Sunday, July 19, 2009

The great debate: to shave or not to shave

DOVER-FOXCROFT — “If you want to play, you’ve got to shave.”
That’s the line running through my head as I looked in the mirror at a fellow firefighter’s apartment, shaving cream smeared over my goatee and razor in my hand. If I wanted to join the LP training session at the former Moosehead Manufacturing campus on Monday night, I had to be clean-shaven so my air mask would create a seal around my face.
I hadn’t shaved off my goatee on purpose since my wedding day in 2005 — there was that time in 2006 it came off, but that’s because the neighbor decided it would be a great idea to light off M-80 firecrackers in a sofa near my apartment just at the moment I was pulling a razor near my chin. I remember that morning all too well.
BOOM!
It was in that instant that half my chin became painfully exposed. Thankfully it was only hair that was removed and not half my face. I tell you, I was sure glad when the city finally disposed of that sofa. I could at least shave knowing that travesty would not happen again.
I’m not the type that has some kind of emotional connection to facial hair. I just started sporting a goatee back in college to make me look older so I could get into the bars easier. It was a necessity then that just stayed with me all these years.
Anyway, back to Monday. If I wanted to train, I had to shave.
I couldn’t believe that my arm started to move on its own, taking off the fuzz above my lip. Five minutes later, I cleaned up the last remnants of my goatee, washed the remaining shaving cream off my face and looked back in the mirror and couldn’t recognize the man in the mirror.
It would all be worth it, I kept telling myself.

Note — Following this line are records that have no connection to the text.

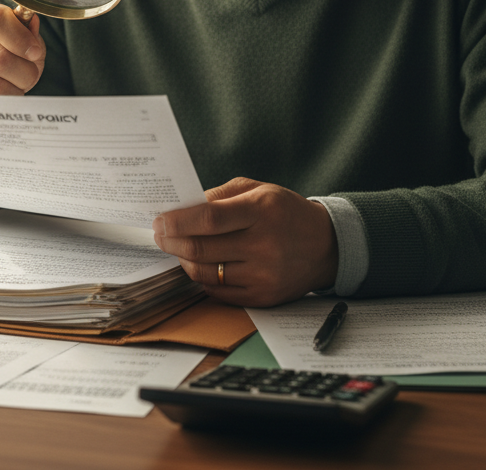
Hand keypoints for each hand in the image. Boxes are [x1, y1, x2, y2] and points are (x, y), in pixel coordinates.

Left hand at [152, 177, 338, 306]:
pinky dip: (202, 278)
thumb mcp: (258, 189)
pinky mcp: (262, 297)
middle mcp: (262, 245)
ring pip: (205, 273)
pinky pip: (218, 292)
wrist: (326, 245)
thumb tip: (182, 207)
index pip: (209, 219)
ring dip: (183, 260)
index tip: (159, 221)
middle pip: (201, 249)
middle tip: (159, 234)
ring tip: (178, 248)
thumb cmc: (285, 211)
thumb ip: (220, 195)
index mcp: (260, 211)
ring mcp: (263, 275)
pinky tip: (198, 265)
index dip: (178, 222)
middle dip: (172, 242)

I stood in the back listening to the pre-drill instructions, rubbing my face as if that would help speed up the hair-growing process. After the instructions were done, we split up in four-person attack teams and I began to get ready for my first major firefighter training exercise.

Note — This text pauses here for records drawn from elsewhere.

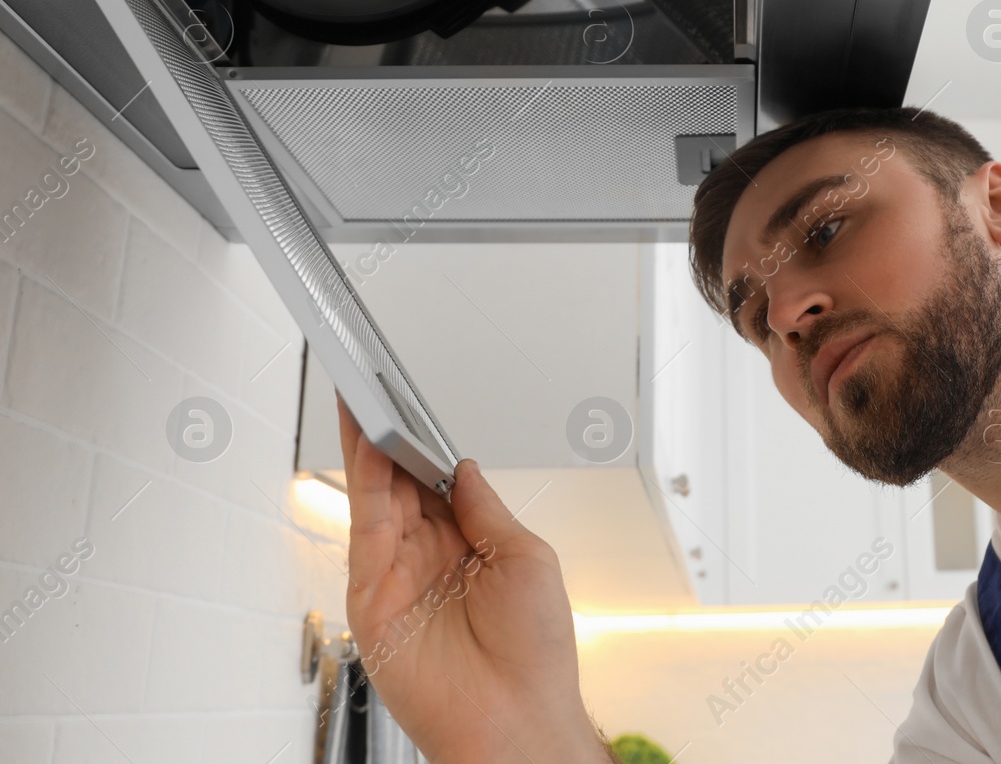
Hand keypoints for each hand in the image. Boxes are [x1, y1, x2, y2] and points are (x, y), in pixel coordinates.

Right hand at [336, 396, 611, 763]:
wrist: (516, 719)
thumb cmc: (536, 656)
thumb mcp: (527, 559)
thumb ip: (485, 508)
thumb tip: (460, 466)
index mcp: (471, 548)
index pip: (437, 484)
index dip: (424, 444)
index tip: (414, 403)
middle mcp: (430, 560)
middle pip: (400, 483)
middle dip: (387, 435)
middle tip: (374, 384)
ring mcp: (399, 578)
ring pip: (377, 496)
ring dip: (367, 445)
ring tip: (364, 396)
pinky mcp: (373, 599)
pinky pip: (366, 528)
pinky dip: (362, 481)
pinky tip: (366, 444)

Maybe shaving would be worth it after all.
That’s when our fire chief remembered I’m not air-pack certified, therefore making me ineligible to participate.

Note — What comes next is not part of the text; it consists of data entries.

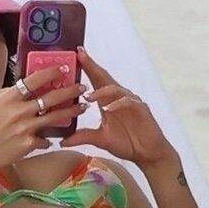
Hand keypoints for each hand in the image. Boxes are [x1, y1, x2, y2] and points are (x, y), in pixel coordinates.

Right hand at [0, 63, 88, 177]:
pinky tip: (51, 138)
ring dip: (71, 111)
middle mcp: (19, 111)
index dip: (50, 72)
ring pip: (55, 117)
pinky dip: (48, 138)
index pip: (34, 80)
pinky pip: (45, 139)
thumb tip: (17, 87)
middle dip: (69, 91)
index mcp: (8, 98)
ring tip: (82, 107)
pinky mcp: (28, 144)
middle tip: (81, 87)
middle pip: (51, 97)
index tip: (63, 68)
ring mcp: (25, 128)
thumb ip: (3, 94)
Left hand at [60, 46, 176, 166]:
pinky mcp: (141, 109)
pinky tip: (108, 109)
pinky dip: (117, 104)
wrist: (146, 153)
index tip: (76, 53)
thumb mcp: (100, 139)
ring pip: (115, 89)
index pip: (95, 80)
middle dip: (92, 66)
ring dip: (101, 91)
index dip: (87, 66)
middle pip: (104, 77)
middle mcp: (118, 97)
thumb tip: (62, 141)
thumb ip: (82, 137)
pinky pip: (128, 101)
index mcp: (107, 101)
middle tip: (80, 55)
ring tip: (88, 97)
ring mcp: (130, 101)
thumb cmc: (126, 143)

So while 38 other firefighters from Dover-Foxcroft, Milo, Charleston and Brownville took turns attacking a LP training exercise, I stood off to the side, wearing my turn-out gear, with my camera and notebook taking notes for a newspaper story.
All I could think of the whole time was, 1.) I need to get that air-pack training ASAP; and 2.) if all I was going to do was be a reporter, I would have left the goatee on.